# COMPLETE THE FOLLOWING
1. Copy from the passage on the ESK antibody, starting at "Unlike other human" and ending at "also less likely.".
2. Name every organization mentioned in the passage on the ESK antibody.
3. Write the next part of the passage on the ESK antibody, picking up after its final sentence.

[[ PROVIDED TEXT open ]]

Unlike other human therapeutic monoclonal antibodies that can only target proteins found on the outside of cancer cells, the new antibody series, called ESK, is capable of recognizing the presence of WT1, a protein that is nestled within a cancer cell and is overexpressed in a range of leukemias and other cancers. WT1 is a critically important target for anticancer drugs because it is a widely expressed oncogenic protein, meaning that it supports the formation of cancer. WT1 is rarely found in healthy cells, so toxic side effects are also less likely.
Memorial Sloan Kettering and Eureka Therapeutics recently entered into a licensing agreement with Novartis to develop this unique monoclonal antibody. Under the terms of the agreement, Memorial Sloan Kettering and Eureka Therapeutics grant Novartis an exclusive, world-wide license to develop ESK antibodies for all indications. In return, Memorial Sloan Kettering and Eureka Therapeutics receive an up-front payment and potential future payments upon achievement of development, regulatory, and sales milestones, and annual net sales royalty payments. Novartis will fund and execute the development and commercialization of the drug.

[[ PROVIDED TEXT closed ]]
[[ INPUT DATA open ]]

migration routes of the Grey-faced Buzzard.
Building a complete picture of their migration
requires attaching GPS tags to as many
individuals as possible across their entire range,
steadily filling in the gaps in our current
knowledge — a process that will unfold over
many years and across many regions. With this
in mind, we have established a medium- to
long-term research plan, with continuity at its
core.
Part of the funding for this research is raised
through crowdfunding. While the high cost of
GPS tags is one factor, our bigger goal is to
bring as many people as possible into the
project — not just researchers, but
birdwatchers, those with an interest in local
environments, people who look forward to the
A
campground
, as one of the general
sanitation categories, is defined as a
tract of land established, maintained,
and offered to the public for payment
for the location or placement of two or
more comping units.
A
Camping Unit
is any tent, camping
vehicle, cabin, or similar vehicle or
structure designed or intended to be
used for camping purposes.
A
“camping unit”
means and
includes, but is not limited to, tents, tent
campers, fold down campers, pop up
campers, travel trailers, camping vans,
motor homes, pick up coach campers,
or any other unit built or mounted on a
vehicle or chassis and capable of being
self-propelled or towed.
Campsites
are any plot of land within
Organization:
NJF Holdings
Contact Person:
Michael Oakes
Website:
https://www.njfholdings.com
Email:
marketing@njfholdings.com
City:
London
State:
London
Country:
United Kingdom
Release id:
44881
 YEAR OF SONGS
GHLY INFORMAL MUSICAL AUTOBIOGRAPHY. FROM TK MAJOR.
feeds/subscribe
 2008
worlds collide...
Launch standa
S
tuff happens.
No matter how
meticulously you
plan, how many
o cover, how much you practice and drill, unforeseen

[[ INPUT DATA closed ]]
[[ INPUT DATA open ]]

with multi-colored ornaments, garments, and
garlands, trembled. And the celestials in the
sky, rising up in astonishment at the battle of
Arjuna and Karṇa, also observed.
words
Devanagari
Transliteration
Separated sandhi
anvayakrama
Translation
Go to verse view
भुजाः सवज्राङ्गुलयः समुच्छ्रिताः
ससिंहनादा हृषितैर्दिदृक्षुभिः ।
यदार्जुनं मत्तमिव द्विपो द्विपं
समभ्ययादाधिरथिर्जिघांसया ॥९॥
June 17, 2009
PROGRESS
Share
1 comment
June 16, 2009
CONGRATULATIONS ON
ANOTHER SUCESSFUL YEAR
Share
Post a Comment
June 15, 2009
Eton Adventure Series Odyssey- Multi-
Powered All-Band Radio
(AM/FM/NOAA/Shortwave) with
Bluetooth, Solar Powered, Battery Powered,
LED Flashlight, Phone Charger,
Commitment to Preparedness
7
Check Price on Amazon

[[ INPUT DATA closed ]]
[[ INPUT DATA open ]]

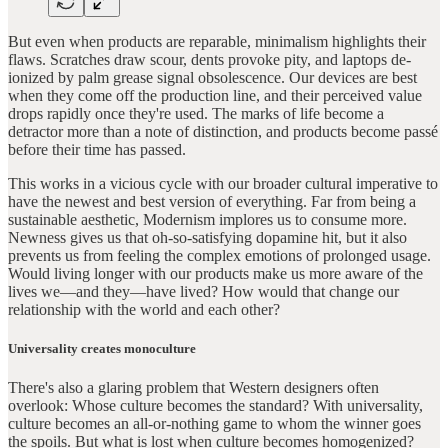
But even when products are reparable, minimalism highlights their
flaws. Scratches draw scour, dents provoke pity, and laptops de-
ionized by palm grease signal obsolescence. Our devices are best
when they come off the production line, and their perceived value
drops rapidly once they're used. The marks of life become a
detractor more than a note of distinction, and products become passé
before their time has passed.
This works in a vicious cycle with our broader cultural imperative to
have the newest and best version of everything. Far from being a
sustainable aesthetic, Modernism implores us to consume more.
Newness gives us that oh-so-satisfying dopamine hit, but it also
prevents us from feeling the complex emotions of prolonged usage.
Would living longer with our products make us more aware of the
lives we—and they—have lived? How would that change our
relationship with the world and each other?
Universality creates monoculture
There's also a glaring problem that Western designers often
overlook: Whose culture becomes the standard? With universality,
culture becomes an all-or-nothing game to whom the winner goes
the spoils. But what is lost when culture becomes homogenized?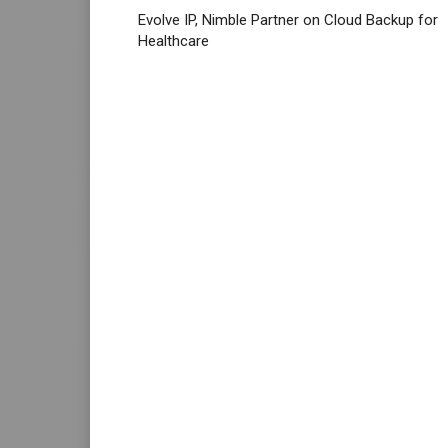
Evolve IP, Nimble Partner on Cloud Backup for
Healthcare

[[ INPUT DATA closed ]]

# RESULTS FOR THE EXERCISE
1.
Unlike other human therapeutic monoclonal antibodies that can only target proteins found on the outside of cancer cells, the new antibody series, called ESK, is capable of recognizing the presence of WT1, a protein that is nestled within a cancer cell and is overexpressed in a range of leukemias and other cancers. WT1 is a critically important target for anticancer drugs because it is a widely expressed oncogenic protein, meaning that it supports the formation of cancer. WT1 is rarely found in healthy cells, so toxic side effects are also less likely.

2. Memorial Sloan Kettering, Eureka Therapeutics, Novartis

3.
“There has not been a way to make small molecule drugs that can inhibit WT1 function before now,” said David A. Scheinberg, MD, PhD, Chair of the Sloan Kettering Institute’s Molecular Pharmacology and Chemistry Program, and an inventor of the antibody. “Our ongoing research shows that we can use a monoclonal antibody – which works alone to activate the immune system – to recognize a cancer-associated protein from inside a cell and to kill that cell. There are many other similar cancer-related intracellular proteins that are now new potential targets.”
Discovered during a joint research effort led by Dr. Scheinberg, his colleagues at Memorial Sloan Kettering, and Dr. Cheng Liu from Eureka Therapeutics, Inc., ESK was engineered to mimic the binding properties of a T cell receptor, a key component of the body’s immune system. T cells have a receptor system that is designed to recognize proteins inside cancer cells. As these internal proteins break down as part of the regular cellular process, receptors known as HLA molecules carry fragments of those proteins – called peptides – to the surface of the cell. When T cells recognize certain peptides as abnormal, the T cell kills the diseased cell.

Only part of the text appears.